→ **What you need to do**
Give the entries again exactly as they appear, but without the images.

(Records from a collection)
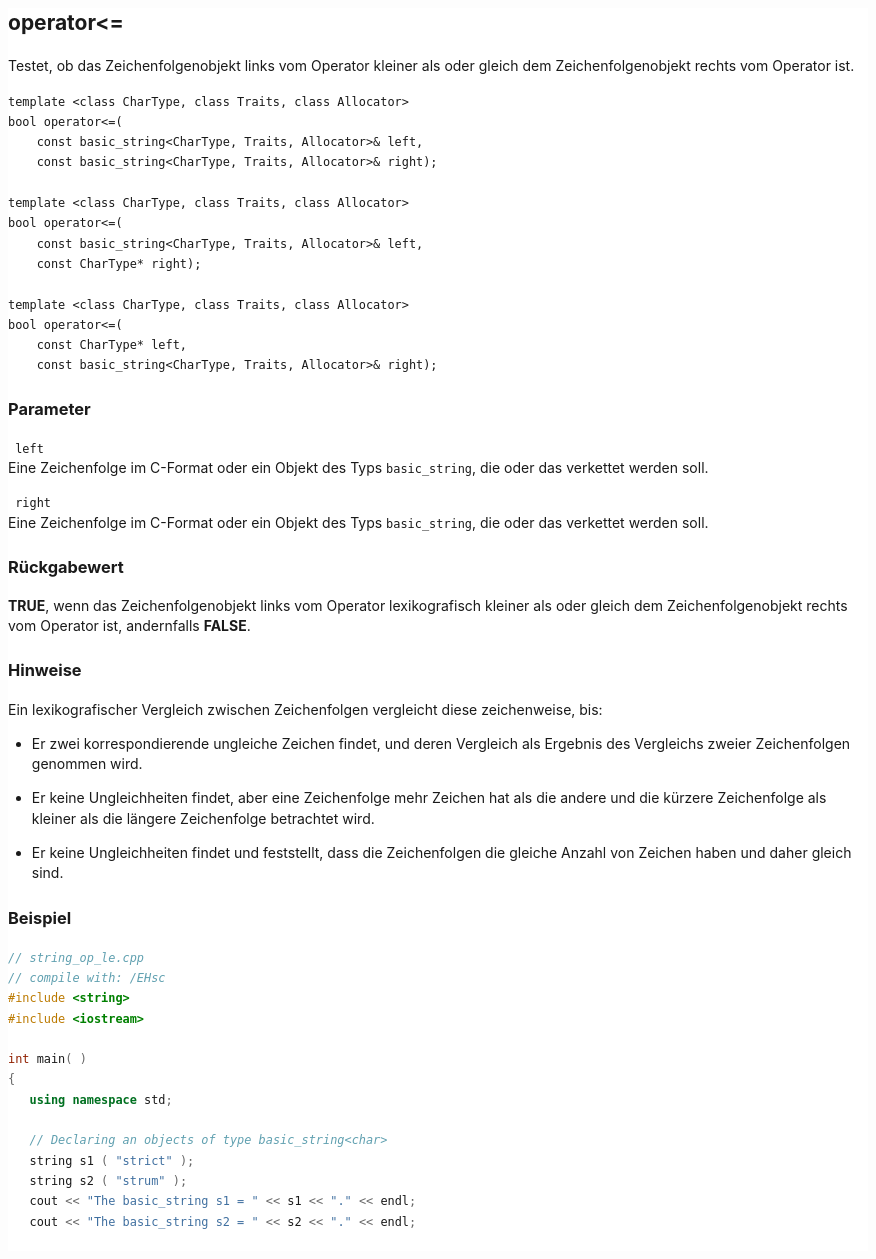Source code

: ##  <a name="a-nameoperatorlteqa--operatorlt"></a><a name="operator_lt__eq"></a> operator&lt;=  
 Testet, ob das Zeichenfolgenobjekt links vom Operator kleiner als oder gleich dem Zeichenfolgenobjekt rechts vom Operator ist.  
  
```  
template <class CharType, class Traits, class Allocator>  
bool operator<=(
    const basic_string<CharType, Traits, Allocator>& left, 
    const basic_string<CharType, Traits, Allocator>& right);

template <class CharType, class Traits, class Allocator>  
bool operator<=(
    const basic_string<CharType, Traits, Allocator>& left, 
    const CharType* right);

template <class CharType, class Traits, class Allocator>  
bool operator<=(
    const CharType* left, 
    const basic_string<CharType, Traits, Allocator>& right);
```  
  
### <a name="parameters"></a>Parameter  
 ` left`  
 Eine Zeichenfolge im C-Format oder ein Objekt des Typs `basic_string`, die oder das verkettet werden soll.  
  
 ` right`  
 Eine Zeichenfolge im C-Format oder ein Objekt des Typs `basic_string`, die oder das verkettet werden soll.  
  
### <a name="return-value"></a>Rückgabewert  
 **TRUE**, wenn das Zeichenfolgenobjekt links vom Operator lexikografisch kleiner als oder gleich dem Zeichenfolgenobjekt rechts vom Operator ist, andernfalls **FALSE**.  
  
### <a name="remarks"></a>Hinweise  
 Ein lexikografischer Vergleich zwischen Zeichenfolgen vergleicht diese zeichenweise, bis:  
  
-   Er zwei korrespondierende ungleiche Zeichen findet, und deren Vergleich als Ergebnis des Vergleichs zweier Zeichenfolgen genommen wird.  
  
-   Er keine Ungleichheiten findet, aber eine Zeichenfolge mehr Zeichen hat als die andere und die kürzere Zeichenfolge als kleiner als die längere Zeichenfolge betrachtet wird.  
  
-   Er keine Ungleichheiten findet und feststellt, dass die Zeichenfolgen die gleiche Anzahl von Zeichen haben und daher gleich sind.  
  
### <a name="example"></a>Beispiel  
  
```cpp  
// string_op_le.cpp  
// compile with: /EHsc  
#include <string>  
#include <iostream>  
  
int main( )   
{  
   using namespace std;  
  
   // Declaring an objects of type basic_string<char>  
   string s1 ( "strict" );  
   string s2 ( "strum" );  
   cout << "The basic_string s1 = " << s1 << "." << endl;  
   cout << "The basic_string s2 = " << s2 << "." << endl;  
  
```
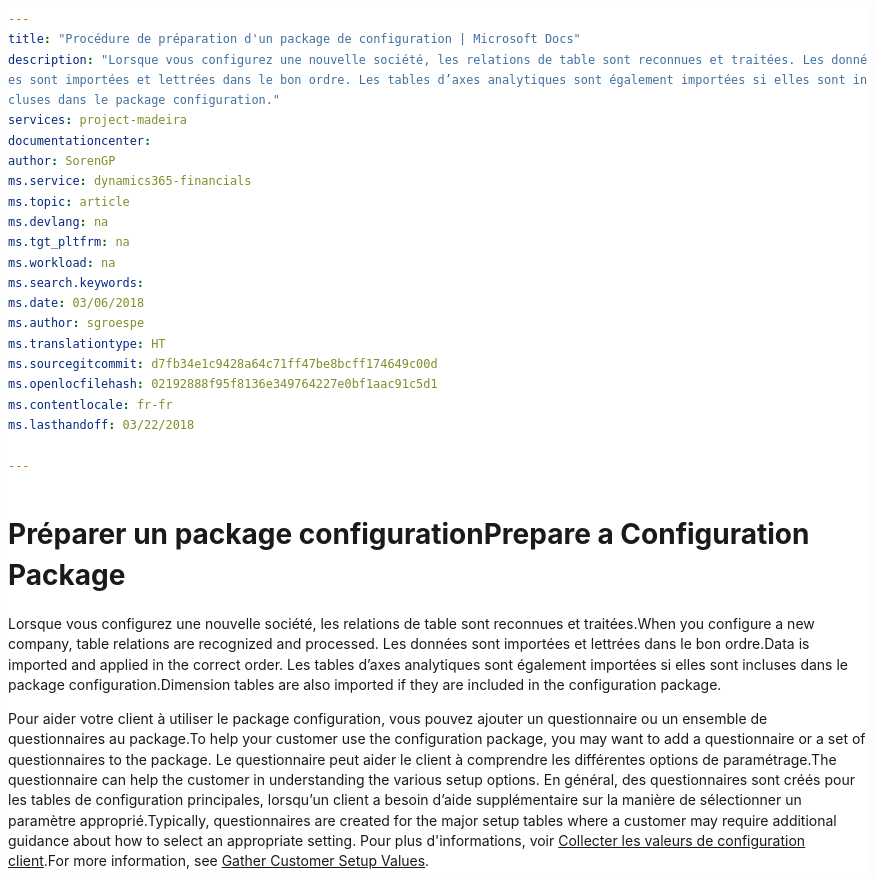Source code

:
 ```yaml
---
title: "Procédure de préparation d'un package de configuration | Microsoft Docs"
description: "Lorsque vous configurez une nouvelle société, les relations de table sont reconnues et traitées. Les données sont importées et lettrées dans le bon ordre. Les tables d’axes analytiques sont également importées si elles sont incluses dans le package configuration."
services: project-madeira
documentationcenter: 
author: SorenGP
ms.service: dynamics365-financials
ms.topic: article
ms.devlang: na
ms.tgt_pltfrm: na
ms.workload: na
ms.search.keywords: 
ms.date: 03/06/2018
ms.author: sgroespe
ms.translationtype: HT
ms.sourcegitcommit: d7fb34e1c9428a64c71ff47be8bcff174649c00d
ms.openlocfilehash: 02192888f95f8136e349764227e0bf1aac91c5d1
ms.contentlocale: fr-fr
ms.lasthandoff: 03/22/2018

---
```

# <a name="prepare-a-configuration-package"></a><span data-ttu-id="fb06d-105">Préparer un package configuration</span><span class="sxs-lookup"><span data-stu-id="fb06d-105">Prepare a Configuration Package</span></span>
<span data-ttu-id="fb06d-106">Lorsque vous configurez une nouvelle société, les relations de table sont reconnues et traitées.</span><span class="sxs-lookup"><span data-stu-id="fb06d-106">When you configure a new company, table relations are recognized and processed.</span></span> <span data-ttu-id="fb06d-107">Les données sont importées et lettrées dans le bon ordre.</span><span class="sxs-lookup"><span data-stu-id="fb06d-107">Data is imported and applied in the correct order.</span></span> <span data-ttu-id="fb06d-108">Les tables d’axes analytiques sont également importées si elles sont incluses dans le package configuration.</span><span class="sxs-lookup"><span data-stu-id="fb06d-108">Dimension tables are also imported if they are included in the configuration package.</span></span>  

<span data-ttu-id="fb06d-109">Pour aider votre client à utiliser le package configuration, vous pouvez ajouter un questionnaire ou un ensemble de questionnaires au package.</span><span class="sxs-lookup"><span data-stu-id="fb06d-109">To help your customer use the configuration package, you may want to add a questionnaire or a set of questionnaires to the package.</span></span> <span data-ttu-id="fb06d-110">Le questionnaire peut aider le client à comprendre les différentes options de paramétrage.</span><span class="sxs-lookup"><span data-stu-id="fb06d-110">The questionnaire can help the customer in understanding the various setup options.</span></span> <span data-ttu-id="fb06d-111">En général, des questionnaires sont créés pour les tables de configuration principales, lorsqu’un client a besoin d’aide supplémentaire sur la manière de sélectionner un paramètre approprié.</span><span class="sxs-lookup"><span data-stu-id="fb06d-111">Typically, questionnaires are created for the major setup tables where a customer may require additional guidance about how to select an appropriate setting.</span></span> <span data-ttu-id="fb06d-112">Pour plus d'informations, voir [Collecter les valeurs de configuration client](admin-gather-customer-setup-values.md).</span><span class="sxs-lookup"><span data-stu-id="fb06d-112">For more information, see [Gather Customer Setup Values](admin-gather-customer-setup-values.md).</span></span>
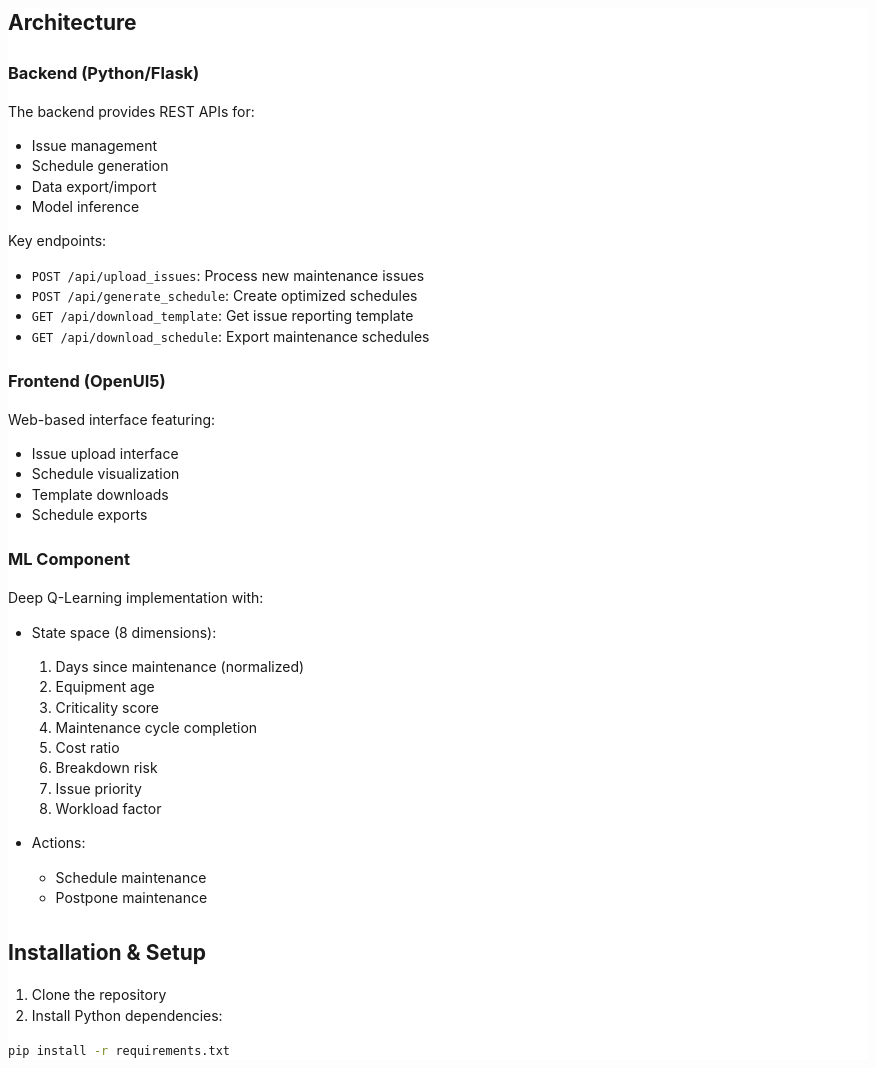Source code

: ## Architecture

### Backend (Python/Flask)

The backend provides REST APIs for:

- Issue management
- Schedule generation
- Data export/import
- Model inference

Key endpoints:

- `POST /api/upload_issues`: Process new maintenance issues
- `POST /api/generate_schedule`: Create optimized schedules
- `GET /api/download_template`: Get issue reporting template
- `GET /api/download_schedule`: Export maintenance schedules

### Frontend (OpenUI5)

Web-based interface featuring:

- Issue upload interface
- Schedule visualization
- Template downloads
- Schedule exports

### ML Component

Deep Q-Learning implementation with:

- State space (8 dimensions):

  1. Days since maintenance (normalized)
  2. Equipment age
  3. Criticality score
  4. Maintenance cycle completion
  5. Cost ratio
  6. Breakdown risk
  7. Issue priority
  8. Workload factor

- Actions:
  - Schedule maintenance
  - Postpone maintenance

## Installation & Setup

1. Clone the repository
2. Install Python dependencies:

```bash
pip install -r requirements.txt
```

→ **Answer to this problem**
Source code

: ##  <a name="a-nameoperatorlteqa--operatorlt"></a><a name="operator_lt__eq"></a> operator&lt;=  
 Testet, ob das Zeichenfolgenobjekt links vom Operator kleiner als oder gleich dem Zeichenfolgenobjekt rechts vom Operator ist.  
  
```  
template <class CharType, class Traits, class Allocator>  
bool operator<=(
    const basic_string<CharType, Traits, Allocator>& left, 
    const basic_string<CharType, Traits, Allocator>& right);

template <class CharType, class Traits, class Allocator>  
bool operator<=(
    const basic_string<CharType, Traits, Allocator>& left, 
    const CharType* right);

template <class CharType, class Traits, class Allocator>  
bool operator<=(
    const CharType* left, 
    const basic_string<CharType, Traits, Allocator>& right);
```  
  
### <a name="parameters"></a>Parameter  
 ` left`  
 Eine Zeichenfolge im C-Format oder ein Objekt des Typs `basic_string`, die oder das verkettet werden soll.  
  
 ` right`  
 Eine Zeichenfolge im C-Format oder ein Objekt des Typs `basic_string`, die oder das verkettet werden soll.  
  
### <a name="return-value"></a>Rückgabewert  
 **TRUE**, wenn das Zeichenfolgenobjekt links vom Operator lexikografisch kleiner als oder gleich dem Zeichenfolgenobjekt rechts vom Operator ist, andernfalls **FALSE**.  
  
### <a name="remarks"></a>Hinweise  
 Ein lexikografischer Vergleich zwischen Zeichenfolgen vergleicht diese zeichenweise, bis:  
  
-   Er zwei korrespondierende ungleiche Zeichen findet, und deren Vergleich als Ergebnis des Vergleichs zweier Zeichenfolgen genommen wird.  
  
-   Er keine Ungleichheiten findet, aber eine Zeichenfolge mehr Zeichen hat als die andere und die kürzere Zeichenfolge als kleiner als die längere Zeichenfolge betrachtet wird.  
  
-   Er keine Ungleichheiten findet und feststellt, dass die Zeichenfolgen die gleiche Anzahl von Zeichen haben und daher gleich sind.  
  
### <a name="example"></a>Beispiel  
  
```cpp  
// string_op_le.cpp  
// compile with: /EHsc  
#include <string>  
#include <iostream>  
  
int main( )   
{  
   using namespace std;  
  
   // Declaring an objects of type basic_string<char>  
   string s1 ( "strict" );  
   string s2 ( "strum" );  
   cout << "The basic_string s1 = " << s1 << "." << endl;  
   cout << "The basic_string s2 = " << s2 << "." << endl;  
  
```
Source code

:
 ```yaml
---
title: "Procédure de préparation d'un package de configuration | Microsoft Docs"
description: "Lorsque vous configurez une nouvelle société, les relations de table sont reconnues et traitées. Les données sont importées et lettrées dans le bon ordre. Les tables d’axes analytiques sont également importées si elles sont incluses dans le package configuration."
services: project-madeira
documentationcenter: 
author: SorenGP
ms.service: dynamics365-financials
ms.topic: article
ms.devlang: na
ms.tgt_pltfrm: na
ms.workload: na
ms.search.keywords: 
ms.date: 03/06/2018
ms.author: sgroespe
ms.translationtype: HT
ms.sourcegitcommit: d7fb34e1c9428a64c71ff47be8bcff174649c00d
ms.openlocfilehash: 02192888f95f8136e349764227e0bf1aac91c5d1
ms.contentlocale: fr-fr
ms.lasthandoff: 03/22/2018

---
```

# <a name="prepare-a-configuration-package"></a><span data-ttu-id="fb06d-105">Préparer un package configuration</span><span class="sxs-lookup"><span data-stu-id="fb06d-105">Prepare a Configuration Package</span></span>
<span data-ttu-id="fb06d-106">Lorsque vous configurez une nouvelle société, les relations de table sont reconnues et traitées.</span><span class="sxs-lookup"><span data-stu-id="fb06d-106">When you configure a new company, table relations are recognized and processed.</span></span> <span data-ttu-id="fb06d-107">Les données sont importées et lettrées dans le bon ordre.</span><span class="sxs-lookup"><span data-stu-id="fb06d-107">Data is imported and applied in the correct order.</span></span> <span data-ttu-id="fb06d-108">Les tables d’axes analytiques sont également importées si elles sont incluses dans le package configuration.</span><span class="sxs-lookup"><span data-stu-id="fb06d-108">Dimension tables are also imported if they are included in the configuration package.</span></span>  

<span data-ttu-id="fb06d-109">Pour aider votre client à utiliser le package configuration, vous pouvez ajouter un questionnaire ou un ensemble de questionnaires au package.</span><span class="sxs-lookup"><span data-stu-id="fb06d-109">To help your customer use the configuration package, you may want to add a questionnaire or a set of questionnaires to the package.</span></span> <span data-ttu-id="fb06d-110">Le questionnaire peut aider le client à comprendre les différentes options de paramétrage.</span><span class="sxs-lookup"><span data-stu-id="fb06d-110">The questionnaire can help the customer in understanding the various setup options.</span></span> <span data-ttu-id="fb06d-111">En général, des questionnaires sont créés pour les tables de configuration principales, lorsqu’un client a besoin d’aide supplémentaire sur la manière de sélectionner un paramètre approprié.</span><span class="sxs-lookup"><span data-stu-id="fb06d-111">Typically, questionnaires are created for the major setup tables where a customer may require additional guidance about how to select an appropriate setting.</span></span> <span data-ttu-id="fb06d-112">Pour plus d'informations, voir [Collecter les valeurs de configuration client](admin-gather-customer-setup-values.md).</span><span class="sxs-lookup"><span data-stu-id="fb06d-112">For more information, see [Gather Customer Setup Values](admin-gather-customer-setup-values.md).</span></span>
Source code

: ## Architecture

### Backend (Python/Flask)

The backend provides REST APIs for:

- Issue management
- Schedule generation
- Data export/import
- Model inference

Key endpoints:

- `POST /api/upload_issues`: Process new maintenance issues
- `POST /api/generate_schedule`: Create optimized schedules
- `GET /api/download_template`: Get issue reporting template
- `GET /api/download_schedule`: Export maintenance schedules

### Frontend (OpenUI5)

Web-based interface featuring:

- Issue upload interface
- Schedule visualization
- Template downloads
- Schedule exports

### ML Component

Deep Q-Learning implementation with:

- State space (8 dimensions):

  1. Days since maintenance (normalized)
  2. Equipment age
  3. Criticality score
  4. Maintenance cycle completion
  5. Cost ratio
  6. Breakdown risk
  7. Issue priority
  8. Workload factor

- Actions:
  - Schedule maintenance
  - Postpone maintenance

## Installation & Setup

1. Clone the repository
2. Install Python dependencies:

```bash
pip install -r requirements.txt
```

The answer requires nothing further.